The pandemic will put billionaires’ commitment to journalism to the test

Laurene Powell Jobs, the majority owner of the Atlantic, onstage at the New York Times DealBook Conference in 2017. | Michael Cohen/Getty Images for The New York Times

Is it a charity or a business?

Outrage may be flowing toward Laurene Powell Jobs, the majority owner of the Atlantic, after news came on Thursday that the magazine laid off almost 20 percent of its staff. But she will not be the last billionaire owner of a major news outlet who will have to make hard decisions in the next few weeks.

Over the last decade, billionaires like Powell Jobs have picked up prestige media outlets and won respect from those who saw these deals as a form of civic leadership and public service. Not every publication could get bought by a billionaire, to be sure, but those that did were thought to have hit the jackpot.

This pandemic is going to put these billionaires’ commitment to journalism to the test.

The Atlantic’s announcement that it was laying off 68 staffers sparked significant ire on Thursday toward Powell Jobs in particular and billionaires generally. What’s the point of having a billionaire owner if they’re not going to spend their billions to keep their assets afloat?

And that’s why it will be so revealing to see whether the outlet-toting billionaires treat their employees any differently than the hedge funds, public shareholders, or media conglomerates that own everything else. Layoffs at the Atlantic — or those announced last month at Protocol, a just-launched tech publication owned by billionaire Roger Allbritton —show that a billionaire owner does not make a publication immune to a struggling economy.

As the coronavirus pandemic has shrunken the economy and advertising budgets, this has been hitting media outlets particularly hard, even those that have tried to grow their recurring-revenue models through subscriptions.

Marc Benioff, the founder of Salesforce, will have tough decisions to make about Time magazine, the landmark publication he bought last year. John Henry, the billionaire owner of the Red Sox, will have them at the Boston Globe that he bought in 2013. And Jeff Bezos, of course, will have them at the Washington Post that he bought that same year.

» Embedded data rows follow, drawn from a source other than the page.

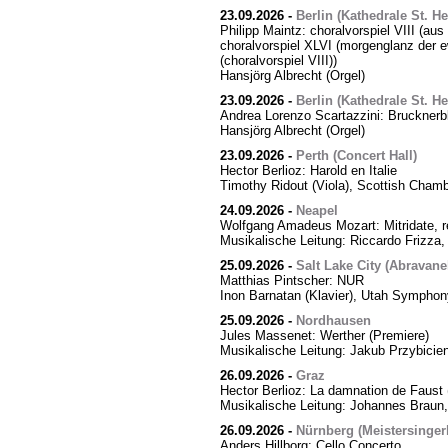
23.09.2026
-
Berlin (Kathedrale St. H
Philipp Maintz: choralvorspiel VIII (aus
choralvorspiel XLVI (morgenglanz der ewi
(choralvorspiel VIII))
Hansjörg Albrecht (Orgel)
23.09.2026
-
Berlin (Kathedrale St. H
Andrea Lorenzo Scartazzini: Brucknerb
Hansjörg Albrecht (Orgel)
23.09.2026
-
Perth (Concert Hall)
Hector Berlioz: Harold en Italie
Timothy Ridout (Viola), Scottish Cham
24.09.2026
-
Neapel
Wolfgang Amadeus Mozart: Mitridate, r
Musikalische Leitung: Riccardo Frizza,
25.09.2026
-
Salt Lake City (Abravanel
Matthias Pintscher: NUR
Inon Barnatan (Klavier), Utah Symphony
25.09.2026
-
Nordhausen
Jules Massenet: Werther (Premiere)
Musikalische Leitung: Jakub Przybicien
26.09.2026
-
Graz
Hector Berlioz: La damnation de Faust 
Musikalische Leitung: Johannes Braun,
26.09.2026
-
Nürnberg (Meistersingerh
Anders Hillborg: Cello Concerto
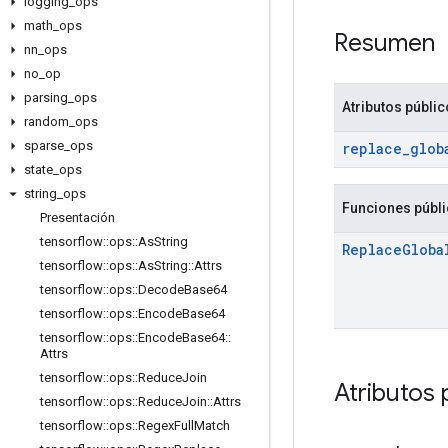
logging
_
ops
math
_
ops
Resumen
nn
_
ops
no
_
op
parsing
_
ops
Atributos públi
random
_
ops
sparse
_
ops
replace
_
glob
state
_
ops
string
_
ops
Funciones públ
Presentación
tensorflow
::
ops
::
As
String
Replace
Globa
tensorflow
::
ops
::
As
String
::
Attrs
tensorflow
::
ops
::
Decode
Base64
tensorflow
::
ops
::
Encode
Base64
tensorflow
::
ops
::
Encode
Base64
::
Attrs
tensorflow
::
ops
::
Reduce
Join
Atributos 
tensorflow
::
ops
::
Reduce
Join
::
Attrs
tensorflow
::
ops
::
Regex
Full
Match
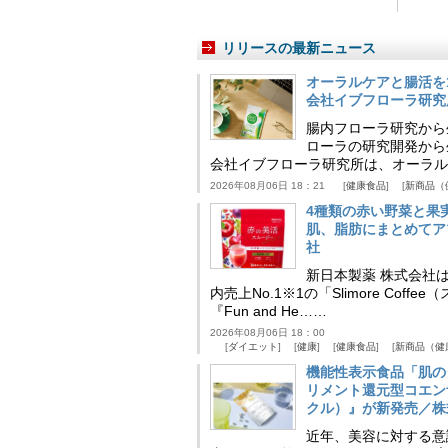
リリースの最新ニュース
オーラルケアと腸活を
会社イブフローラ研究
腸内フローラ研究から
ローラの研究開発から
会社イブフローラ研究所は、オーラル
2026年08月06日 18：21
健康食品
新商品（
4種類の赤い野菜と果
肌、脂肪にまとめてア
社
新日本製薬 株式会社
内売上No.1※1の「Slimore C
『Fun and He……
2026年08月06日 18：00
ダイエット
健康
健康食品
新商品（健
機能性表示食品「肌の
リメント還元型コエンザイム
クル）』が新発売／株
近年、美容に対する意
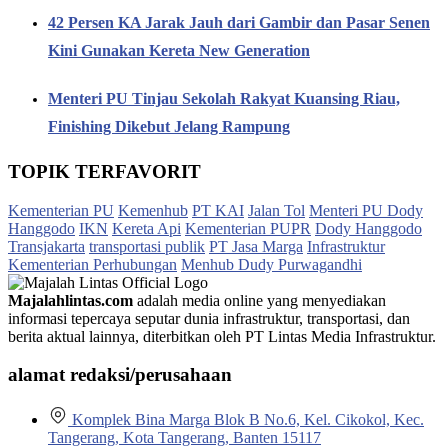
42 Persen KA Jarak Jauh dari Gambir dan Pasar Senen
Kini Gunakan Kereta New Generation
Menteri PU Tinjau Sekolah Rakyat Kuansing Riau,
Finishing Dikebut Jelang Rampung
TOPIK TERFAVORIT
Kementerian PU
Kemenhub
PT KAI
Jalan Tol
Menteri PU Dody
Hanggodo
IKN
Kereta Api
Kementerian PUPR
Dody Hanggodo
Transjakarta
transportasi publik
PT Jasa Marga
Infrastruktur
Kementerian Perhubungan
Menhub Dudy Purwagandhi
Majalahlintas.com
adalah media online yang menyediakan
informasi tepercaya seputar dunia infrastruktur, transportasi, dan
berita aktual lainnya, diterbitkan oleh PT Lintas Media Infrastruktur.
alamat redaksi/perusahaan
Komplek Bina Marga Blok B No.6, Kel. Cikokol, Kec.
Tangerang, Kota Tangerang, Banten 15117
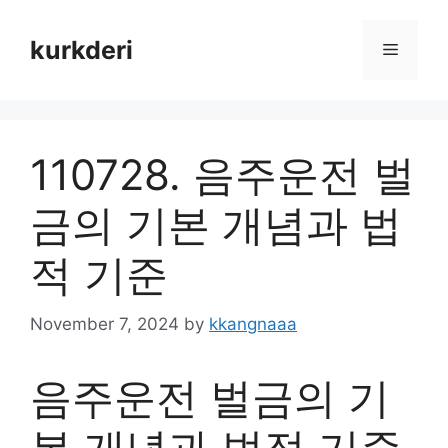
Skip
to
kurkderi
Menu
content
110728. 음주운전 벌
금의 기본 개념과 법
적 기준
November 7, 2024
by
kkangnaaa
음주운전 벌금의 기
본 개념과 법적 기준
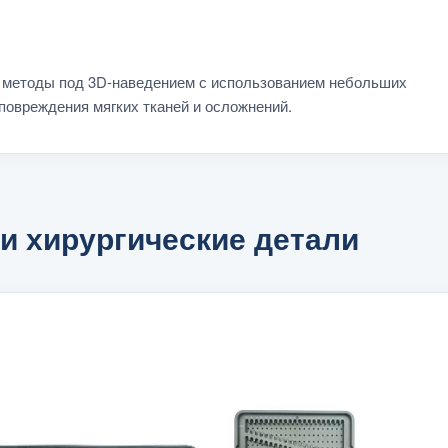
 методы под 3D-наведением с использованием небольших
 повреждения мягких тканей и осложнений.
и хирургические детали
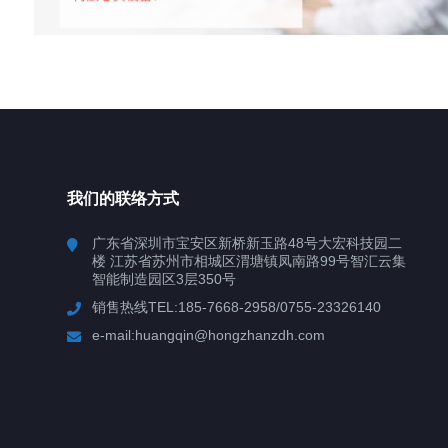
我们的联络方式
广东省深圳市宝安区新桥新玉路48号大宏科技园二
楼 江苏省苏州市相城区渭塘镇凤南路99号智汇云集
智能制造园区3层350号
销售热线TEL:185-7668-2958/0755-23326140
e-mail:huangqin@hongzhanzdh.com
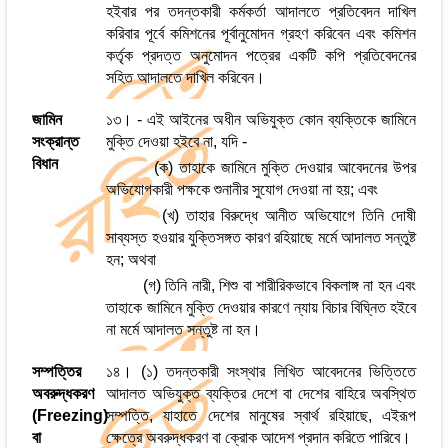
হইবার পর তদন্তকারী কর্মকর্তা আদালতে প্রতিবেদন দাখিল
করিবার পূর্বে কমিশনের পূর্বানুমোদন গ্রহণ করিবেন এবং কমিশন
কর্তৃক প্রদত্ত অনুমোদন পত্রের একটি কপি প্রতিবেদনের
সহিত আদালতে দাখিল করিবেন।
জামিন
১৩। - এই আইনের অধীন অভিযুক্ত কোন ব্যক্তিকে জামিনে
সংক্রান্ত
মুক্তি দেওয়া হইবে না, যদি -
বিধান
(ক) তাহাকে জামিনে মুক্তি দেওয়ার আবেদনের উপর
অভিযোগকারী পক্ষকে শুনানীর সুযোগ দেওয়া না হয়; এবং
(খ) তাহার বিরুদ্ধে আনীত অভিযোগে তিনি দোষী
সাব্যস্ত হওয়ার যুক্তিসঙ্গত কারণ রহিয়াছে মর্মে আদালত সন্তুষ্ট
হন; অথবা
(গ) তিনি নারী, শিশু বা শারীরিকভাবে বিকলাঙ্গ না হন এবং
তাহাকে জামিনে মুক্তি দেওয়ার কারণে ন্যায় বিচার বিঘ্নিত হইবে
না মর্মে আদালত সন্তুষ্ট না হন।
সম্পত্তির
১৪। (১) তদন্তকারী সংস্থার লিখিত আবেদনের ভিত্তিতে
অবরুদ্ধকরণ
আদালত অভিযুক্ত ব্যক্তির দেশে বা দেশের বাহিরে অবস্থিত
(Freezing)
সম্পত্তি, যাহাতে দেশের মানুষের স্বার্থ রহিয়াছে, এইরূপ
বা
ক্ষেত্রে অবরুদ্ধকরণ বা ক্রোক আদেশ প্রদান করিতে পারিবে।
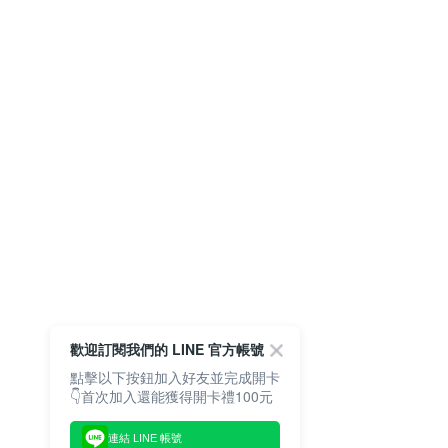
歡迎訂閱我們的 LINE 官方帳號
點擊以下按鈕加入好友並完成開卡
👇首次加入還能獲得開卡禮100元
連結 LINE 帳號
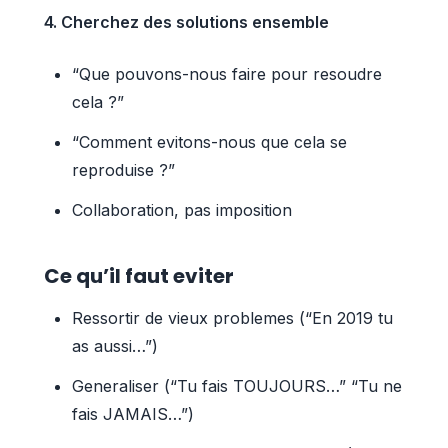
4. Cherchez des solutions ensemble
“Que pouvons-nous faire pour resoudre
cela ?”
“Comment evitons-nous que cela se
reproduise ?”
Collaboration, pas imposition
Ce qu’il faut eviter
Ressortir de vieux problemes (“En 2019 tu
as aussi…”)
Generaliser (“Tu fais TOUJOURS…” “Tu ne
fais JAMAIS…”)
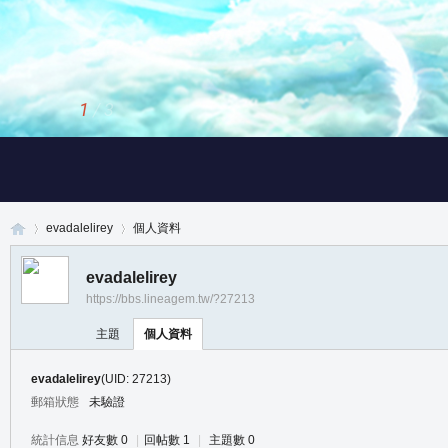
1
/
3
evadalelirey
個人資料
evadalelirey
https://bbs.lineagem.tw/?27213
真
›
›
主題
個人資料
evadalelirey
(UID: 27213)
郵箱狀態
未驗證
統計信息
好友數 0
|
回帖數 1
|
主題數 0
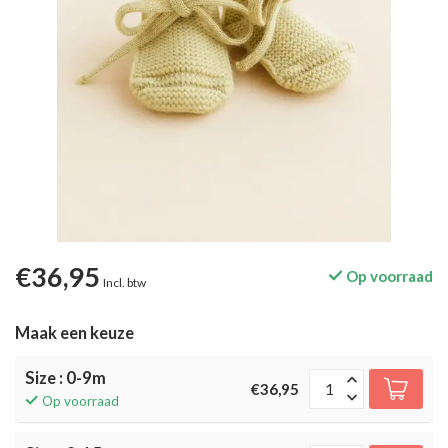
€36,95
Op voorraad
Incl. btw
Maak een keuze
Size : 0-9m
€36,95
Op voorraad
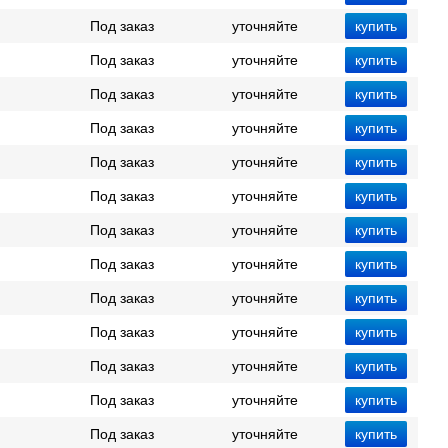
Под заказ
уточняйте
Под заказ
уточняйте
Под заказ
уточняйте
Под заказ
уточняйте
Под заказ
уточняйте
Под заказ
уточняйте
Под заказ
уточняйте
Под заказ
уточняйте
Под заказ
уточняйте
Под заказ
уточняйте
Под заказ
уточняйте
Под заказ
уточняйте
Под заказ
уточняйте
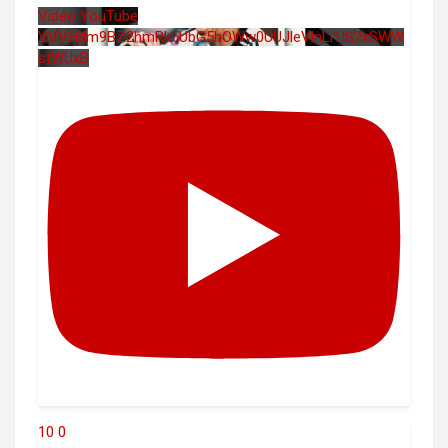
Vidéo YouTube
VVVHdm9BZ2hmRk5UbG5hOWw0UUJleVlnLi1IS2xSWW
stWUxB
10
0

And what decisions these billionaires make will be telling about a larger trend: Have their purchases over the last few years been an expression of pure philanthropy — a charitable commitment that they expect to lose money on, or at least are prepared to — as they and their admirers have made them out to be, or are they a financial investment and therefore subject to the same cold, hard math that applies to businesses like Amazon or Salesforce?

Up until now, it hasn’t always been clear. Billionaires have often cloaked these media bets with the language of philanthropy, even if recent decisions may test that rhetoric. The dollars-and-cents priority has always lurked.

When the Atlantic deal was announced in 2017, Powell Jobs called the publication “one of the country’s most important and enduring journalistic institutions,” and waxed eloquent about the publication’s 160-year history and ties to Ralph Waldo Emerson, after whom her philanthropy, Emerson Collective, is named.

When Benioff spent $190 million to buy Time, editors there said they felt confident that Benioff would be putting journalism above making money. Benioff has promised to protect the magazine reporters’ jobs through the end of June, but any long-term consequences are to be determined.

“More than ever, the truth matters. Facts matter. Values matter. Whatever organization, business, or institution that we’re a part of, we need to realize that we are not separate from the larger social issues that surround us. We have a responsibility not simply to make a profit, but to make the world a better place,” Benioff wrote in Time last year, before calling for an investment in the free press. “That’s why my wife Lynne and I decided to become the owners of TIME one year ago.”

Always left unsaid in the press releases and interviews are the brand value and power that the rich have for generations reaped from owning publications. Critics press that billionaire ownership of media outlets entrenches their power and presents conflicts of interest, but that prestige has, too, been an incentive.

But what gets forgotten amid the rhetoric of billionaires “saving” publications from despair is that these are businesses, and even billionaires are not endless wells of money.

When biopharma billionaire Patrick Soon-Shiong bought the struggling Los Angeles Times, he said he envisioned it not as a philanthropic commitment but as an “institutional public trust in a private setting,” comparing it to Stanford or Harvard. But he was clear that it had to become profitable. His paper last month announced steep cuts, including a novel workshare program for its journalists.

One problem is that too many people saw these acquisitions as pure acts of billionaire benevolence — an idealistic notion that is already being given a reality check in the early days of the pandemic’s fallout. A billionaire who does not address a publication’s fundamental business problems might be doing a genuinely good deed for the world. But these are businesspeople, and even that generosity will be strained and can prove temporary. The most well-regarded, savviest billionaire owners, such as Bezos, have helped transform their publications for the digital age. Their money facilitates long-term change.

There were indeed signs of a renaissance at the Atlantic, which has produced definitive stories about the pandemic and added 90,000 subscribers since March, for a total of 450,000. And that’s why so many people on Thursday were left scratching their heads.

One thing is for sure: The crisis created by the coronavirus for the economy and the media business is starting, not ending. Over the next few months, the billionaires that have won our admiration for their civic virtue will tell us more with their actions than their words.